5 Also, and primarily, made famous by 18th century theologian William Paley.
6 Take the language of SDG Goal 15: Life on Land: use, need, resources, development, sharing of benefits… economistic, anthropocentric, extractive, separationist language. Only 15.5 pretends to consider other species: Take urgent and significant action to reduce the degradation of natural habitats, halt the loss of biodiversity, and, by 2020, protect and prevent the extinction of threatened species. Halting and preventing extinction is wonderful, but what about the lives of all those living things that aren’t threatened? What about creating the conditions for all life to thrive? Do we stop developing only when we are at the point where a species might go extinct, but until then we can push all species ever so close to that line?
7 §§ The brackets allow us to flow in between forms. Another more fluid approach might be to use Lynn Margulis’s term holobiont—entire beings—to appreciate the relationality of symbiotic assemblages and the non-existence of individuality. Sympoesis and not autopoesis: there is no self-organization of selves, there is only enfolding of life across time and space.

Benjamin Freud, Ph.D.

Benjamin Freud, Ph.D. is the co-founder of Coconut Thinking, which creates learning and action experiences where all learners have a common purpose; positive impact on the welfare of the bio-collective — any living thing, sentient or plant, that has an interest in the healthfulness of the planet.

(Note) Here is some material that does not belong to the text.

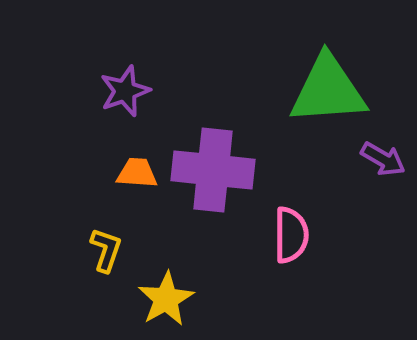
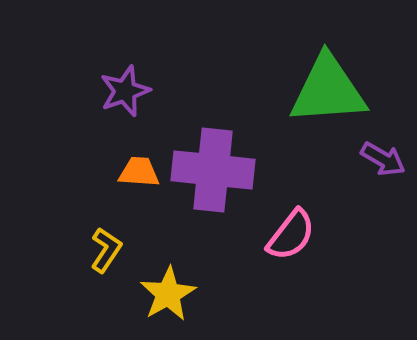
orange trapezoid: moved 2 px right, 1 px up
pink semicircle: rotated 38 degrees clockwise
yellow L-shape: rotated 15 degrees clockwise
yellow star: moved 2 px right, 5 px up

Benjamin also works as the Whole School Leader of Learning and Teaching at an International School in Thailand. He was the Academic Coordinator at Misk Schools, which, as the school of Crown Prince Mohammed bin Salman, is the most prestigious and high profile school in the kingdom. In 2018-2019, he was also the Head of Upper Primary and Middle School at Misk. Prior to this, he was Vice Principal of the Middle School and High School at the Harbour School in Hong Kong. He holds a Ph.D. in History, an MSc in Education, an MBA, an MA in International Relations, and a BA in International Affairs. Benjamin was born and grew up in Paris, France. He moved to the U.S. when he was 15 and spent 11 years there in different cities, before living in the U.K., Japan, Singapore, Hong Kong, Saudi Arabia, and now Thailand. He started his career in consulting for Internet start-ups in Silicon Valley in the late 1990s, working with people whose ambitions were no less than to change the world. This experience had a profound effect on Benjamin’s outlook on education, innovation, and entrepreneurialism.

One thought on “Let’s not try to save the world | Benjamin Freud, Ph.D. | 13 Min Read

  1. You seem to see a problem. The problem is people who see problems and think they can solve them. Your solution is that these people stop seeing and thinking this way. You believe that your solution will end the problem, but might it not just cause more unintended damage?